Aspalathus steudeliana

Scientific classification
- Kingdom: Plantae
- Clade: Tracheophytes
- Clade: Angiosperms
- Clade: Eudicots
- Clade: Rosids
- Order: Fabales
- Family: Fabaceae
- Subfamily: Faboideae
- Genus: Aspalathus
- Species: A. steudeliana
- Binomial name: Aspalathus steudeliana Brongn.

= Aspalathus steudeliana =

- Genus: Aspalathus
- Species: steudeliana
- Authority: Brongn.

Species of legume

Aspalathus steudeliana is a species of Aspalathus shrub, which occurs in the Breede River Valley and Overberg regions of the Western Cape Province, South Africa.

==Description==
An erect shrub reaching 1 meter in height, without thorns. It has small (1-3mm), slender, linear, glabrous leaves.

The flowers are bright yellow, with short, triangular calyx lobes.

It somewhat resembles the related Aspalathus smithii, Aspalathus leucophylla, Aspalathus subtingens and Aspalathus lactea.

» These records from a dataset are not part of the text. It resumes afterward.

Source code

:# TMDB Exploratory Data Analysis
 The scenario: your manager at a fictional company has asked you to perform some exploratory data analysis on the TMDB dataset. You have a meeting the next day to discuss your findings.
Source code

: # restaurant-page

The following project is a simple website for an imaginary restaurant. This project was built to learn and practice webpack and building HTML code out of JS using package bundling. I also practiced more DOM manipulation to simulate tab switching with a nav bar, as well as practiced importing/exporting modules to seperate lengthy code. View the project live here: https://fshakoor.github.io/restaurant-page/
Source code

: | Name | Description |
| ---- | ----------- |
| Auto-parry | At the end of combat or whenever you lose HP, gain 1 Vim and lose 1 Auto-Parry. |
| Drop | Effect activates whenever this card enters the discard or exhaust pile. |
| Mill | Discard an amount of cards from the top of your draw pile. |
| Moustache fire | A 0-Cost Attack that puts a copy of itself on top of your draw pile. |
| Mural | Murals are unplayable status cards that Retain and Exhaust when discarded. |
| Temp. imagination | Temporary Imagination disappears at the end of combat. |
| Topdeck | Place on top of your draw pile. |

==Distribution and habitat==
This species is indigenous to the Breede River Valley and Overberg regions, of the southern Western Cape Province, South Africa.

It occurs from near Ashton in the north, southwards to Swellendam, Bredasdorp and the Agulhas plain. It also occurs in the area north of De Hoop, and eastwards to Heidelberg, Riversdale and Mossel Bay.

Its habitat is typically rocky, clay-rich flats, of shale, silcrete and old alluvial terraces. It grows in Renosterveld vegetation that has a partial Fynbos mixture.